Talk of garbage and how to pay for it continues in city
More chatter about trash in council chambers last night.
The city continues to wrestle with garbage. Who should pay for its removal and how much?
City Manager Jason Molino, responding to a council request a few weeks ago, presented a report on what 11 other municipalities do, ranging from no garbage pick up to pay-per-bag formulas.
In the end, the council decided, more or less, to have Molino come back with more information. Molino said staff is working on presenting information on models like the one currently employed in Orleans County (per parcel) and a unit-by-unit fee model.
Council President Charlie Mallow asked what's wrong with the current system. Currently, the cost of garbage collection is wrapped into the city's property-tax rate and accounts for about 7 percent of the bill.
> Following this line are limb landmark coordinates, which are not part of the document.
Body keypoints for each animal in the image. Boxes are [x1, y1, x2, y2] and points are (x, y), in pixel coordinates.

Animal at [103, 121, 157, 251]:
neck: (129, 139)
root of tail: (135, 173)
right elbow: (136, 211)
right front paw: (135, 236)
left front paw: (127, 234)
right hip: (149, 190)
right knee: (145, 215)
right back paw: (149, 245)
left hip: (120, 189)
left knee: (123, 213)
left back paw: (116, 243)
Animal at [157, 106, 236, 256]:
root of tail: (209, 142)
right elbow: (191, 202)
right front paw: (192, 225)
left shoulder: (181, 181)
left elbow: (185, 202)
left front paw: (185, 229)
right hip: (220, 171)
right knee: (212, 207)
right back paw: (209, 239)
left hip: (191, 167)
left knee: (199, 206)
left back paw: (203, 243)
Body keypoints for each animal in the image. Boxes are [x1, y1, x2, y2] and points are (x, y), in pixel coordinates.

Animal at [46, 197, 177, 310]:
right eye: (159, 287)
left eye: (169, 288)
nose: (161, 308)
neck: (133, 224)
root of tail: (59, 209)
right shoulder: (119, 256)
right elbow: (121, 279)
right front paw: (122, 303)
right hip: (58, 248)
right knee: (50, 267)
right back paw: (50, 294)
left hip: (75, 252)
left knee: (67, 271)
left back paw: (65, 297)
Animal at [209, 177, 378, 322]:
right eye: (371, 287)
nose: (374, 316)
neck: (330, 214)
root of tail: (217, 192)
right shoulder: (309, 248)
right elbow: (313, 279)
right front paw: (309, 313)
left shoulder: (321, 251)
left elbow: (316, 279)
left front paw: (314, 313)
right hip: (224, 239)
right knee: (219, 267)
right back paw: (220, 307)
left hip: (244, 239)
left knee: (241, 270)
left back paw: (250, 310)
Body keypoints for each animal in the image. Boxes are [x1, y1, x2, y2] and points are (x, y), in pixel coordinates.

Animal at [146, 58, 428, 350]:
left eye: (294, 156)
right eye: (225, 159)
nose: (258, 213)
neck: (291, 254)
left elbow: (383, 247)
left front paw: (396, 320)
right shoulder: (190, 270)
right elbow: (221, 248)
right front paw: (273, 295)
One concern, raised by Councilman Sam Barone and others, is that tax-exempt properties (possibly up to 24 percent of parcels in the city) aren't paying for garbage collection, though they benefit from the service.
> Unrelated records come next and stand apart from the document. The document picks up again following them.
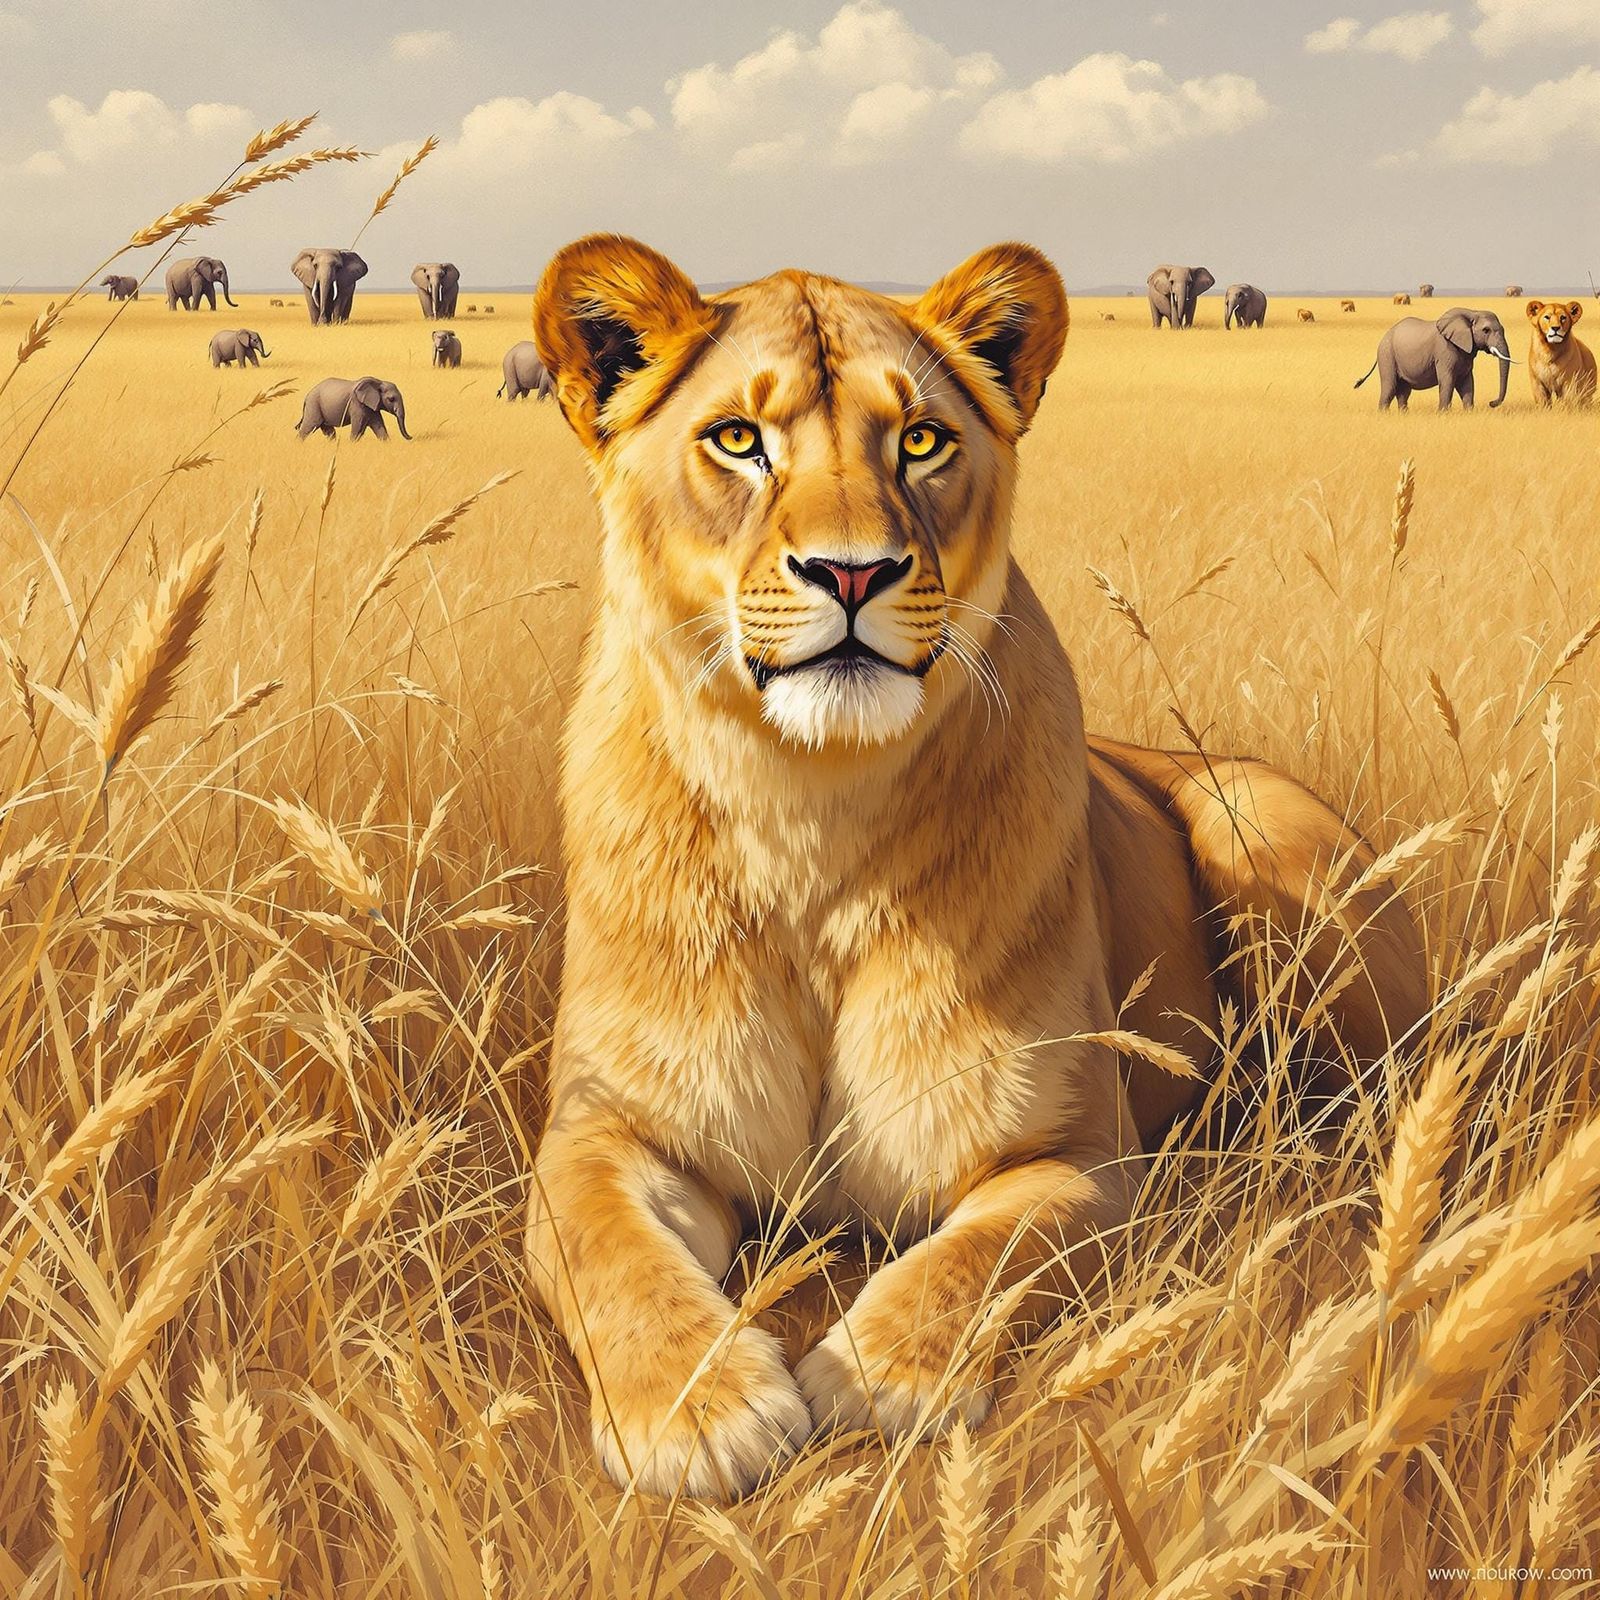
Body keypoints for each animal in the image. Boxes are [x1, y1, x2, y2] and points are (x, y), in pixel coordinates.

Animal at [524, 235, 1429, 1502]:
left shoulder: (1069, 1151)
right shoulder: (607, 1125)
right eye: (738, 439)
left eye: (920, 441)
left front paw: (874, 1377)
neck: (807, 811)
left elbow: (983, 1252)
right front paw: (698, 1409)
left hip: (1258, 838)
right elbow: (599, 1243)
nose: (852, 573)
"I’d like to expand it. I’d like to see leaves picked up," Mallow said. "It seems like a good service now, I don’t see why you would change it. If anything, I hear from elderly people who can’t get rid of their leaves and twigs now. They don’t have a car and have no way to get rid of it."
Mallow also pointed out that by including garbage collection as part of property taxes, the money can be deducted from the homeowner's Federal incomes taxes. Going to a fee-based system would end the tax deduction.
Councilwoman Marriane Clattenburg said she thought the payment method currently in use is fine, but asked Molino to look further into the new system in Auburn. It's like Batavia's, but that city recently added an opt-out/fee system for tax-exempt properties. In Auburn, nonprofits can opt-out of the service, but if they continue to use it, they must pay for it.
She said she was concerned about changes that might lead to higher garbage costs for lower-income families.
“It’s not just the $200,000 house, you also have to think about the million-dollar piece of property," Clattenburg said. "Now you cut their taxes 7 percent, where do you distribute that cost to? Back to the person that’s living in $50,000 house. So to me, that’s the problem with this kind of thing and that’s what I’d be looking at – how that adjusts and how it makes everyone’s cost go up.”
Molino will report back to the council with a narrowed list of alternatives at a future council meeting.